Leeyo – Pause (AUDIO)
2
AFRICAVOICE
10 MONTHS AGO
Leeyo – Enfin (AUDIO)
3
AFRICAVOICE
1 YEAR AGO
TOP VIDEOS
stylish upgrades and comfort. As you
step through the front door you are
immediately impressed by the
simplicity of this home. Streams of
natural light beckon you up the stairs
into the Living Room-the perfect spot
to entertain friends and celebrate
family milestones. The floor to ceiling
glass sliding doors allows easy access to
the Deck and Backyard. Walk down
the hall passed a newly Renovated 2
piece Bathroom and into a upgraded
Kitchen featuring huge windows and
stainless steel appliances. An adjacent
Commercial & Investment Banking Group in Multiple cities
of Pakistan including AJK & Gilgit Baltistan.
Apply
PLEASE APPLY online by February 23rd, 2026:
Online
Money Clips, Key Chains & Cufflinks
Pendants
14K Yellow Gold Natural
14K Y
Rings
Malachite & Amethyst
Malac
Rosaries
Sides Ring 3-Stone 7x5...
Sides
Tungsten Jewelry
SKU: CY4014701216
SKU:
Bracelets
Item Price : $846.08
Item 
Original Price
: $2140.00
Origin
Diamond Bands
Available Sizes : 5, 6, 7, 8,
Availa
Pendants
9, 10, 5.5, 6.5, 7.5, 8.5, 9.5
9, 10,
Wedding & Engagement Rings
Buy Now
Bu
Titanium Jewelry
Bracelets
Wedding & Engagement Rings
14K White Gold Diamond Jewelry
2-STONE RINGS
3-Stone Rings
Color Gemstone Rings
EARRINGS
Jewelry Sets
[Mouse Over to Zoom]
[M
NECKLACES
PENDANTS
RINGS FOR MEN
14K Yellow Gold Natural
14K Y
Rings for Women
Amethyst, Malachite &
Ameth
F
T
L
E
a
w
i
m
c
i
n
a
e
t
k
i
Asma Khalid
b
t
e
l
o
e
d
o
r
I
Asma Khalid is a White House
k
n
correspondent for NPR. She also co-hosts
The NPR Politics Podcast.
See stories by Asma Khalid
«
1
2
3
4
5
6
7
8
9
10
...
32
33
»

-----

## Task directions
Rewrite the items from the first line up to and including the line with "the Deck and Backyard. Walk down", changing "Living Room" to "Family Room" and leaving everything else unchanged.

## Written response
Leeyo – Pause (AUDIO)
2
AFRICAVOICE
10 MONTHS AGO
Leeyo – Enfin (AUDIO)
3
AFRICAVOICE
1 YEAR AGO
TOP VIDEOS
stylish upgrades and comfort. As you
step through the front door you are
immediately impressed by the
simplicity of this home. Streams of
natural light beckon you up the stairs
into the Family Room-the perfect spot
to entertain friends and celebrate
family milestones. The floor to ceiling
glass sliding doors allows easy access to
the Deck and Backyard. Walk down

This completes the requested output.